R.  Jésus : Ce que vous êtes en train de vivre, enfants d'amour, c'est la Volonté de Dieu. Votre volonté n'a pu vous faire découvrir ce que moi je vous fais découvrir. Vous êtes en ce moment même en train de vivre la Vie en Dieu. Votre vie, c'est ma Vie. Vous consentez à mettre votre vie, qui est ma Vie, en ma puissance. Je reçois ce que je vous ai donné. Vous n'êtes pas la Vie, je suis la Vie. Je vous ai donné ma Vie et vous me redonnez ma Vie. Vous êtes fait à ma ressemblance; alors, je viens vous instruire afin que vous puissiez vous regarder comme étant faits à ma ressemblance. Je vous apprends, enfants d'amour, à vous regarder comme étant aimés de moi, choisis par moi, voulus pour ce temps.

Je connais chacun de vous. Je vous ai préparés pour ce temps. C'est pour ce temps que je vous ai voulus, mes enfants, je vous ai déjà préparés afin que vous puissiez vivre dans l'abandon.
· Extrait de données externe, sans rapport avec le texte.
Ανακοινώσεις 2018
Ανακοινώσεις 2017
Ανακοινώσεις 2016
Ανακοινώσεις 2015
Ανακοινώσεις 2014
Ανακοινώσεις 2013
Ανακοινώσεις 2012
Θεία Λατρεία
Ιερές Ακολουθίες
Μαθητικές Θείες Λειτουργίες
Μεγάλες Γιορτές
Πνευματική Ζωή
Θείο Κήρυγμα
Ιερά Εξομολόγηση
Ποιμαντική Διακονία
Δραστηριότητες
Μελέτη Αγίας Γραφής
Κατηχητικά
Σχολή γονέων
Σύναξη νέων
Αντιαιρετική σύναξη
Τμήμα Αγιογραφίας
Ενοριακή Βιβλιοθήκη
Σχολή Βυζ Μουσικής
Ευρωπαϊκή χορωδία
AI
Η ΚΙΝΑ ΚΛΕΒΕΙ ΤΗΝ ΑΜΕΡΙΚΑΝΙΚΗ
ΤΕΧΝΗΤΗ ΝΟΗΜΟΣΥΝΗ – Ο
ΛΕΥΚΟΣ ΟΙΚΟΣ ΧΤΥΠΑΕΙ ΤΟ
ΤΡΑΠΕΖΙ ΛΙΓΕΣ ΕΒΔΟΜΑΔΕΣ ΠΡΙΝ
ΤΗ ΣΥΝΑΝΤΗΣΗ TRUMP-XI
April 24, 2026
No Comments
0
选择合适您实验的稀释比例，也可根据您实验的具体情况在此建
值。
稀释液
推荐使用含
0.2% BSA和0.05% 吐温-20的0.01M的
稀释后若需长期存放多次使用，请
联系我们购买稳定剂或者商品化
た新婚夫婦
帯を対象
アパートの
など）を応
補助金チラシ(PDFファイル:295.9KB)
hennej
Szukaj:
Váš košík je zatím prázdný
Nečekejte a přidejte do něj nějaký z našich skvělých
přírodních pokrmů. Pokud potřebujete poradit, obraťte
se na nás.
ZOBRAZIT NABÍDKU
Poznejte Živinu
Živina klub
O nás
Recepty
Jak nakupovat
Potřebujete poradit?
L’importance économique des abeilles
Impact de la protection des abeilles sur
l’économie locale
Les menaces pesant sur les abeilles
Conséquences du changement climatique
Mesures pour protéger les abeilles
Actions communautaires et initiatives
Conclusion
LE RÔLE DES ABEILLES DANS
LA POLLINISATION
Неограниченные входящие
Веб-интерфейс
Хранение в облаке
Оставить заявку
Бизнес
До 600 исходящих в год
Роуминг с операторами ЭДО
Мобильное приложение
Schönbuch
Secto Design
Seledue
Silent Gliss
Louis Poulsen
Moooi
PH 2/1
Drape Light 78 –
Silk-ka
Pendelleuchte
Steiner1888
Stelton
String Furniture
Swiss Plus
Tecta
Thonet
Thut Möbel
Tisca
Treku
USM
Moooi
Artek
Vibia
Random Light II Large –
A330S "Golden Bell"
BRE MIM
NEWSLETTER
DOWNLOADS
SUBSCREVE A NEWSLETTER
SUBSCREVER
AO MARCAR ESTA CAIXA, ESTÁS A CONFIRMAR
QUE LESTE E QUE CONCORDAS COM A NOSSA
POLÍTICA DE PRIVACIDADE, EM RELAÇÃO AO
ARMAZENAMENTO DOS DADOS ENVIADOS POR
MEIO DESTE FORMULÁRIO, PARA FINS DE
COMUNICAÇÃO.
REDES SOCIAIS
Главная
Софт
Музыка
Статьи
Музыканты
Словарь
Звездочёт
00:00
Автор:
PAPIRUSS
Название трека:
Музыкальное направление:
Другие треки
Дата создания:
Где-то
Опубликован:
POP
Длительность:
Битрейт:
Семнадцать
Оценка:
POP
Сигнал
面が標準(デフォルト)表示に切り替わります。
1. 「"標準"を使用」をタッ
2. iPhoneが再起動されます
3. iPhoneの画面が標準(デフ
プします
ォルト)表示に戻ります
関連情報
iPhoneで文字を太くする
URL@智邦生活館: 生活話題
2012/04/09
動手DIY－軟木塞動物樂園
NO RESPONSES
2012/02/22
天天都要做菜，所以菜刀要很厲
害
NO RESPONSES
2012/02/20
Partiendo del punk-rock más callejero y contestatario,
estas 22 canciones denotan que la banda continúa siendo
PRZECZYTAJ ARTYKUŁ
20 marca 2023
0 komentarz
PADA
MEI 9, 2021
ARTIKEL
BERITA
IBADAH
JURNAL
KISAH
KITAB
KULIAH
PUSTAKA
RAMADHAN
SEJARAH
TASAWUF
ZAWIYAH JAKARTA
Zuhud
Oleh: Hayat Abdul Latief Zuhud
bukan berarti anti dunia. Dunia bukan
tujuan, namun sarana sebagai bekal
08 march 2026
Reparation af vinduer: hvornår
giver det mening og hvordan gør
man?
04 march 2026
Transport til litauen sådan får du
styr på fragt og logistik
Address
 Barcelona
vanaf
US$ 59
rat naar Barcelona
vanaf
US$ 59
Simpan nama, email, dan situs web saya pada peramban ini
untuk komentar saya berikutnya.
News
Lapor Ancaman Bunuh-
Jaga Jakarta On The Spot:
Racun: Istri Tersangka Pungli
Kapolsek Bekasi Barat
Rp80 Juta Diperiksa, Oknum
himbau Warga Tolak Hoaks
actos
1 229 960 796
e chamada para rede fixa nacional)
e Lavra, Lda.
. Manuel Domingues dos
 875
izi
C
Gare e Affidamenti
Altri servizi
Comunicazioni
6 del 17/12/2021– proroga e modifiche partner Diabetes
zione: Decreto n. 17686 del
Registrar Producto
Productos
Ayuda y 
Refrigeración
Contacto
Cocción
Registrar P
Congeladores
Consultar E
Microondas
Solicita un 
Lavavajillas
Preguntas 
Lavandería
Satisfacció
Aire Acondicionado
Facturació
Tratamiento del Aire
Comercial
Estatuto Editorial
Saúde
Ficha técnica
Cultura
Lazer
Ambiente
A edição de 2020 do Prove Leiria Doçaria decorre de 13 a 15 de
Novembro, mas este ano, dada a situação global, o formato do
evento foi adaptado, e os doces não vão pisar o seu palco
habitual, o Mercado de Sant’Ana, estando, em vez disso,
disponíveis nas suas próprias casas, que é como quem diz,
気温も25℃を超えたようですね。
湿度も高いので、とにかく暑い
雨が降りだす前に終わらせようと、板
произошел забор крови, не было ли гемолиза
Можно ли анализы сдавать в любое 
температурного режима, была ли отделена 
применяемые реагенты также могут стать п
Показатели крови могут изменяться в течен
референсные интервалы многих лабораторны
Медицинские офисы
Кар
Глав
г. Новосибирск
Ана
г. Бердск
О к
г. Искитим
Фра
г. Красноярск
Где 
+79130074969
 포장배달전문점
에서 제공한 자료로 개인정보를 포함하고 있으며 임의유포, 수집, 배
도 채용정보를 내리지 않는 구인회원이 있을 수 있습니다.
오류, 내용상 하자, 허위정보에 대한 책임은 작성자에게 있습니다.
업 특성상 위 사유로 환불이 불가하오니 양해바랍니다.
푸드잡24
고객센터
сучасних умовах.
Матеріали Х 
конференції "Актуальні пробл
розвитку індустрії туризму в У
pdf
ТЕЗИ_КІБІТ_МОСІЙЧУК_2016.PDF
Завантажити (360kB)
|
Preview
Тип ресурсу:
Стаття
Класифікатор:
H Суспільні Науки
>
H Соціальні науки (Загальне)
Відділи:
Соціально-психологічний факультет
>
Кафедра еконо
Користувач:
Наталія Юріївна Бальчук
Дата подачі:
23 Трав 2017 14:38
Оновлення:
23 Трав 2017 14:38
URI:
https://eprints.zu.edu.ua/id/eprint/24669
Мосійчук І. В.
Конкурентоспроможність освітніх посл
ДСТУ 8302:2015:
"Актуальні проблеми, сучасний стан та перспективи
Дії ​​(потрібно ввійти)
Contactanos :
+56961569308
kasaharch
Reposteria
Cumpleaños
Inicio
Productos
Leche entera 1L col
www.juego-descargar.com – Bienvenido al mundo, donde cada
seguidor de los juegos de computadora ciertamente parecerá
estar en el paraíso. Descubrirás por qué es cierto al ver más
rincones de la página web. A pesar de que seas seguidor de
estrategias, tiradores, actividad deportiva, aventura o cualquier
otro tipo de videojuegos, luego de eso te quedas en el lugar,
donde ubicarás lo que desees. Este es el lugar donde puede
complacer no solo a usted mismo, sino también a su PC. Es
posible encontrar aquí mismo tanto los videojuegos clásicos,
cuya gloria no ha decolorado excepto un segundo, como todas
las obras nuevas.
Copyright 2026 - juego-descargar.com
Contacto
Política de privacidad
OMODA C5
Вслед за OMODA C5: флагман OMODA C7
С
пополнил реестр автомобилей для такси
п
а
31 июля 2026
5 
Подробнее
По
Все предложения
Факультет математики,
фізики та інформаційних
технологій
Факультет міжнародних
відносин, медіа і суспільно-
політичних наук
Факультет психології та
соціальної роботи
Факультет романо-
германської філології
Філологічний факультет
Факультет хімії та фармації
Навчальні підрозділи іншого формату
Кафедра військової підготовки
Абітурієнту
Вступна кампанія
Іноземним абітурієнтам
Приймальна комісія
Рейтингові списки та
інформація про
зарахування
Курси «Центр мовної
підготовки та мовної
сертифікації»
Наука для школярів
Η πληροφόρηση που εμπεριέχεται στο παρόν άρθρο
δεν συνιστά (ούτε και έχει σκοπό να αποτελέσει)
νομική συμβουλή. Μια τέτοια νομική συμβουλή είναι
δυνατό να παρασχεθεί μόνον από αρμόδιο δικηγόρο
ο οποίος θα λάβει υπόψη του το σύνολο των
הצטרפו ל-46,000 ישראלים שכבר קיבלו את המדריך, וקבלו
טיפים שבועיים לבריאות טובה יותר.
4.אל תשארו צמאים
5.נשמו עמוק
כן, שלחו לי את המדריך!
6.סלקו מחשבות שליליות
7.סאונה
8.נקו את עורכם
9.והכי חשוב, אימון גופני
Vous êtes en ce moment même en train de naître. Vous vous êtes servis de ma Vie et vous n'avez pas vu qui vous étiez. En me redonnant ma Vie, mes enfants, je vous redonne votre naissance. C'est moi qui vous ai mis en ce monde et vous ne l'avez jamais vu, vous ne l'avez jamais compris; alors, je refais pour vous ce que j'ai déjà fait : votre naissance en la Vie, pour la Vie. Vous êtes venus au monde pour moi, voilà pourquoi je vous dis, enfants d'amour, que je fais pour vous encore une fois ce mouvement. Renaître à nouveau, mes enfants, c'est découvrir qui vous êtes, c'est accepter de tout laisser à Dieu. Je ne vous enlève pas la vie pour vous la redonner : je veux que vous me donniez la vie que je vous ai donnée afin que vous puissiez mieux la comprendre, mieux la saisir, ainsi vous pourrez mieux la contempler, vous pourrez mieux l'aimer. Contempler votre vie, aimer votre vie, c'est vivre votre éternité sur la terre avec Dieu.

Enfants d'amour, vous allez avancer. Plus vous allez être dans vos mouvements de vie purs, plus vous allez connaître, et cela viendra de vous-mêmes.

Alors, enfants d'amour, maintenant allez, la journée est pratiquement terminée. Amen.

 

La Fille du Oui à Jésus en le Saint-Esprit : Amen.